When the word "window" shows up in a line of the data below, copy that whole line.
---------- Given entries
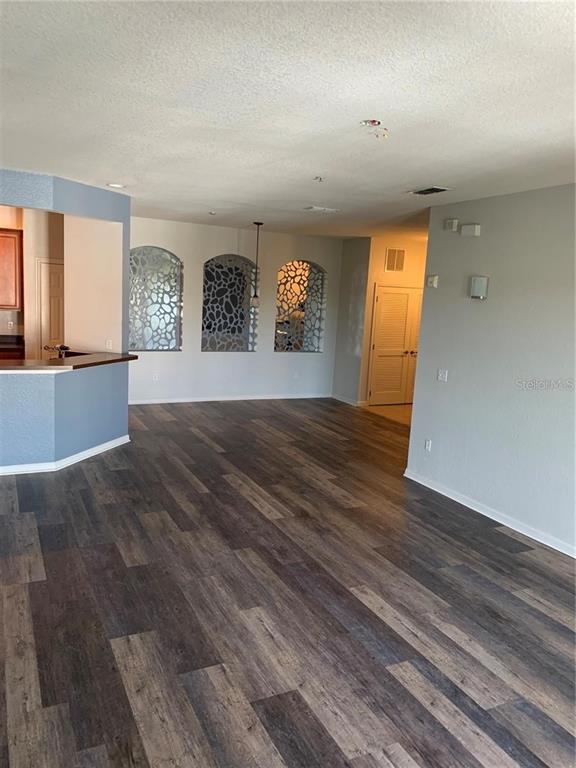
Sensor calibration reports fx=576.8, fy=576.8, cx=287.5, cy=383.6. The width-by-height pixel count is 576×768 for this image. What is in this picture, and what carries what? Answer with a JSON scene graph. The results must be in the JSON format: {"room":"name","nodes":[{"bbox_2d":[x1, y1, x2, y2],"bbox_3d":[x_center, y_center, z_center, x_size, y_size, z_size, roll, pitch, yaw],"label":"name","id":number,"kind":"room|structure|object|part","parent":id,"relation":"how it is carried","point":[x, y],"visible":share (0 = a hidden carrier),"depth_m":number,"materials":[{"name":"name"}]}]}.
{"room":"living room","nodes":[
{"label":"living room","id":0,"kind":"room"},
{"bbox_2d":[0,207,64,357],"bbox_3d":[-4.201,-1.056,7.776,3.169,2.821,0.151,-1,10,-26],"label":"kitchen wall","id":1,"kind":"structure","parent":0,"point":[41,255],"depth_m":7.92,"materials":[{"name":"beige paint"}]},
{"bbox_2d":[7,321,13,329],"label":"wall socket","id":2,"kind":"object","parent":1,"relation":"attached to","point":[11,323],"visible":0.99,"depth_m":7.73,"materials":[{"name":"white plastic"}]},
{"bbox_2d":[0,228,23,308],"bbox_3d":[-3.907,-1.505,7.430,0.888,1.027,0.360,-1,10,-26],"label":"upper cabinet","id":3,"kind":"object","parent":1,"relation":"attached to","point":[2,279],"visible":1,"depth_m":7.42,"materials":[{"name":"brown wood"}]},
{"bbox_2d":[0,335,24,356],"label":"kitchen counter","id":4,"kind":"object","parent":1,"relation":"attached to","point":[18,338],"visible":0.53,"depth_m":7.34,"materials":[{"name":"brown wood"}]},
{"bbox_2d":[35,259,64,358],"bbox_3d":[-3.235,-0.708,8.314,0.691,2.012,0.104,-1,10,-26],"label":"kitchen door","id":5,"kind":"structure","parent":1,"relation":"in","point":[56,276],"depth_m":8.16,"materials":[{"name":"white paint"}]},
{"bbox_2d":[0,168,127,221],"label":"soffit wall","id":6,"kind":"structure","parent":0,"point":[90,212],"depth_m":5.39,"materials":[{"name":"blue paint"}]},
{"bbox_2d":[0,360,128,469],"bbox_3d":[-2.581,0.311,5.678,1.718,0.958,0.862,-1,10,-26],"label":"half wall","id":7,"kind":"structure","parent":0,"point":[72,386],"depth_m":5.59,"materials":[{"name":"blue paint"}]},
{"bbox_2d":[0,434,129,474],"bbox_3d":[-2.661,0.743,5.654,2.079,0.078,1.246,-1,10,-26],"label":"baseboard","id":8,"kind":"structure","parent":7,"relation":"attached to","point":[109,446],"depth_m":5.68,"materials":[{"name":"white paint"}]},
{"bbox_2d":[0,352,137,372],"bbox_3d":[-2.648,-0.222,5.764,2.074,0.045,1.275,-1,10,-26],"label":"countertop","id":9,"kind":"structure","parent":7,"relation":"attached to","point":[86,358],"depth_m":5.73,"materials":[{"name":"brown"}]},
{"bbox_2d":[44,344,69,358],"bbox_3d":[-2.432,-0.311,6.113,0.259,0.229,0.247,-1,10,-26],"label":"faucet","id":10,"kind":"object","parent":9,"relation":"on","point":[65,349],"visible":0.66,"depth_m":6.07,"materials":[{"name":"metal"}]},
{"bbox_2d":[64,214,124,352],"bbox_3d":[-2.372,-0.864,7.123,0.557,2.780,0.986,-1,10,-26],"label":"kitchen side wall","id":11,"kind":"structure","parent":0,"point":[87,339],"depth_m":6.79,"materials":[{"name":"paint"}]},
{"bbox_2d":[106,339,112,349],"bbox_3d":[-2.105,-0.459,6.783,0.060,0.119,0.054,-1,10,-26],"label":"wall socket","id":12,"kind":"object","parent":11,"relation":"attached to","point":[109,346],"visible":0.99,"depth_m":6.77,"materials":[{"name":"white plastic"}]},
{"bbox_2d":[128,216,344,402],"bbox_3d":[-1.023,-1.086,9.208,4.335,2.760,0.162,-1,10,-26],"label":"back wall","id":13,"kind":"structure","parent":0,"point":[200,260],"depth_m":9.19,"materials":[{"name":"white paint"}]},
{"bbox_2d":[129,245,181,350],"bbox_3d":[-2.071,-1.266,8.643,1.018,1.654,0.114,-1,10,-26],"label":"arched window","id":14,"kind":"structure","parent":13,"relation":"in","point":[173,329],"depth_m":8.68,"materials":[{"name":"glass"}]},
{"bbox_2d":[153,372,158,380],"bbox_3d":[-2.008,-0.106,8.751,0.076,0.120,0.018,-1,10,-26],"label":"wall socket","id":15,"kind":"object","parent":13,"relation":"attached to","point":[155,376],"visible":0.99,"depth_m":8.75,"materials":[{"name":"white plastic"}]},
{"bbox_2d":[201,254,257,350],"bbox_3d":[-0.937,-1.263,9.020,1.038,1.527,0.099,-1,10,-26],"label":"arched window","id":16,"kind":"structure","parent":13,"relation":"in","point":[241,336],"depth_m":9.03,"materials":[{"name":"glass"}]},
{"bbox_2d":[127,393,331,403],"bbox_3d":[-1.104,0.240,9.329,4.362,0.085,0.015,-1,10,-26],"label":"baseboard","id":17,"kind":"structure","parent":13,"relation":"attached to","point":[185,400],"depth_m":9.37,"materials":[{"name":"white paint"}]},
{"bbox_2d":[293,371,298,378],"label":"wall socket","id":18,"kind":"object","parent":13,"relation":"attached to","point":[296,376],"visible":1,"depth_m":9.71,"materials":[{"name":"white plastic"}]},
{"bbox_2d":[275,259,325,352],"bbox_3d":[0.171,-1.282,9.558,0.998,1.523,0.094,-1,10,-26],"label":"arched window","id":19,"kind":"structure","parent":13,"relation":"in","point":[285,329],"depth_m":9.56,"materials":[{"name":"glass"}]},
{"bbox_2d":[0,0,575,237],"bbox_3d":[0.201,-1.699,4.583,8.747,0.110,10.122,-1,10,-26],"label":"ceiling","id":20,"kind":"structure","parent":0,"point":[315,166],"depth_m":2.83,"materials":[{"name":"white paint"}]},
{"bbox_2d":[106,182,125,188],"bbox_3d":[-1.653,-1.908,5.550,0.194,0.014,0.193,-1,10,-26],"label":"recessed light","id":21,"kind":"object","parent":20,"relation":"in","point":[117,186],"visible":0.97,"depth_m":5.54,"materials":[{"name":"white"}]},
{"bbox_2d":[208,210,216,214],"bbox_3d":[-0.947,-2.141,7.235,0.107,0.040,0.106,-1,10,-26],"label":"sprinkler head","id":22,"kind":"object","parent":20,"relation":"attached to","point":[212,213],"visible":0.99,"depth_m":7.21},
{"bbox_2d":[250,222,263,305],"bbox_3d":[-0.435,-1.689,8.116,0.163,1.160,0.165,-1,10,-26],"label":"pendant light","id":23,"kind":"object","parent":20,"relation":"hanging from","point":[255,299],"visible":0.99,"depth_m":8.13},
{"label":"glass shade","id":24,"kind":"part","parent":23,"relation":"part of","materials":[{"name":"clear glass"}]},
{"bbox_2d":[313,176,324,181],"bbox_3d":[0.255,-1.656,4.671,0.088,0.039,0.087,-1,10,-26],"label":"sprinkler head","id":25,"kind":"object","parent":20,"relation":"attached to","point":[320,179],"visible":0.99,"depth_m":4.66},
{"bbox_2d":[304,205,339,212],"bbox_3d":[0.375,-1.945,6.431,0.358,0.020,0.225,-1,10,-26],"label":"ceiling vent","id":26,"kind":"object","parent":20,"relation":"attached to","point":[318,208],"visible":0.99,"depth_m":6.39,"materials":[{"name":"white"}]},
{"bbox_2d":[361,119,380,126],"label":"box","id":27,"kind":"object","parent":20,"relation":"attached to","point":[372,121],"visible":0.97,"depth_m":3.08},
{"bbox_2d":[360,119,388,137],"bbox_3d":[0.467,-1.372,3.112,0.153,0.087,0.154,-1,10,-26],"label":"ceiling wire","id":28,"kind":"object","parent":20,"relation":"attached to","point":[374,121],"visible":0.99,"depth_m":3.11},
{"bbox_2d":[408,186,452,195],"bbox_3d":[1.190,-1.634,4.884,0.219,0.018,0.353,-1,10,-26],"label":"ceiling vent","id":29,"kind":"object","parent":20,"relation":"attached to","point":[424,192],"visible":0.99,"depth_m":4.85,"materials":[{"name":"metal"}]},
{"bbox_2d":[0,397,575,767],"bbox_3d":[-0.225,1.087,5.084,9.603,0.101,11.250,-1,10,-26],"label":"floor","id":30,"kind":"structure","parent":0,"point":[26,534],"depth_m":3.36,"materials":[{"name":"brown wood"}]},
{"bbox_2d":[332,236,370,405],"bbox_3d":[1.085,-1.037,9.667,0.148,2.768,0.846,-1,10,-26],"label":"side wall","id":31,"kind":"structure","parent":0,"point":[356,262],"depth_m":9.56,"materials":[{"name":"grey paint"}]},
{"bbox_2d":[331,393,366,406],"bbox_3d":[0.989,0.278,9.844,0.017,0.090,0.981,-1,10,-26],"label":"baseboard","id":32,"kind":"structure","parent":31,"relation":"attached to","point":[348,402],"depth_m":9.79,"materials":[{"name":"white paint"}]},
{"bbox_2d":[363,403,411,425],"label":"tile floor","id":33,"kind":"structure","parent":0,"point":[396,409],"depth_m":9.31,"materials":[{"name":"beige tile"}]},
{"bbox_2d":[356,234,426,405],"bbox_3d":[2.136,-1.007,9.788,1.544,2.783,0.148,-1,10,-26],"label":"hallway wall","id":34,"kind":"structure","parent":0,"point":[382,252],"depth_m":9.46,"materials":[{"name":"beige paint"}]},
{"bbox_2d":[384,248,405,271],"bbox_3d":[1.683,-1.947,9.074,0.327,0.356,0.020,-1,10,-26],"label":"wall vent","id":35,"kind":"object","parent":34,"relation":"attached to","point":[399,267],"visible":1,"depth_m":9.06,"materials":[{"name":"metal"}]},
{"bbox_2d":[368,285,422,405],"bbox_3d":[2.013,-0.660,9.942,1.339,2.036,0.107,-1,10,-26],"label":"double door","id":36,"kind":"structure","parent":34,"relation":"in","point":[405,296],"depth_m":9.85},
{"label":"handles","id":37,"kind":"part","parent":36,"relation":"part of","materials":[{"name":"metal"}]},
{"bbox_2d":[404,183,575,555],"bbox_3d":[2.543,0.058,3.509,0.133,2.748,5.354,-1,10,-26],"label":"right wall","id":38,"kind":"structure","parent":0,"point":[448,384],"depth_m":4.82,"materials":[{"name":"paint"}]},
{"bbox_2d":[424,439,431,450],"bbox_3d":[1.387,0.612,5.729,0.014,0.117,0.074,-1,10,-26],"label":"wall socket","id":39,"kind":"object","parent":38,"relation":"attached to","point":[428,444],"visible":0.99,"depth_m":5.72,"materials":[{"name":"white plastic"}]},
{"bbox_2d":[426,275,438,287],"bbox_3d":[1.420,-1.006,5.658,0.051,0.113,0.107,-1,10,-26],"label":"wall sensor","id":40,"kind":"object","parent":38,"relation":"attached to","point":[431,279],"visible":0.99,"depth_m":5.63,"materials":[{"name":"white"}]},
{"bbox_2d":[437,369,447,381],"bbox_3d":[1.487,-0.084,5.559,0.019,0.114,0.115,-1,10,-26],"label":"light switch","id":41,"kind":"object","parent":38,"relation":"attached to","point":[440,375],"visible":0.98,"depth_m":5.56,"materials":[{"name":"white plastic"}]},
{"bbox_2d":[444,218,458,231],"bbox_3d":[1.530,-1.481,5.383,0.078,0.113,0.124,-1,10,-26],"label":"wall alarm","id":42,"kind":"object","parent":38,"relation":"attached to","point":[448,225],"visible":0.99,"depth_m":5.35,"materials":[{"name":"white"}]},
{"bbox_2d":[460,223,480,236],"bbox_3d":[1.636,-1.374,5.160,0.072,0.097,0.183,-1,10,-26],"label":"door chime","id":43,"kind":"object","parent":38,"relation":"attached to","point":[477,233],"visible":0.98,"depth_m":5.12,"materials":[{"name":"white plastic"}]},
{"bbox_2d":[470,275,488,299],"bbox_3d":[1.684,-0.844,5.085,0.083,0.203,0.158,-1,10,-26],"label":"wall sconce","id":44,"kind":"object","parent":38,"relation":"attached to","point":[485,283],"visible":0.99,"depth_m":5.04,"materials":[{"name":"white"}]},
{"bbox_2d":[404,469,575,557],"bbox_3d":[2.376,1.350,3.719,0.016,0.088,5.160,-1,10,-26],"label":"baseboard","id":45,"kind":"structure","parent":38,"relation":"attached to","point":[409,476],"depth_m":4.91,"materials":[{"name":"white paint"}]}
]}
--------------------
→ **Answer area**
{"bbox_2d":[129,245,181,350],"bbox_3d":[-2.071,-1.266,8.643,1.018,1.654,0.114,-1,10,-26],"label":"arched window","id":14,"kind":"structure","parent":13,"relation":"in","point":[173,329],"depth_m":8.68,"materials":[{"name":"glass"}]},
{"bbox_2d":[201,254,257,350],"bbox_3d":[-0.937,-1.263,9.020,1.038,1.527,0.099,-1,10,-26],"label":"arched window","id":16,"kind":"structure","parent":13,"relation":"in","point":[241,336],"depth_m":9.03,"materials":[{"name":"glass"}]},
{"bbox_2d":[275,259,325,352],"bbox_3d":[0.171,-1.282,9.558,0.998,1.523,0.094,-1,10,-26],"label":"arched window","id":19,"kind":"structure","parent":13,"relation":"in","point":[285,329],"depth_m":9.56,"materials":[{"name":"glass"}]},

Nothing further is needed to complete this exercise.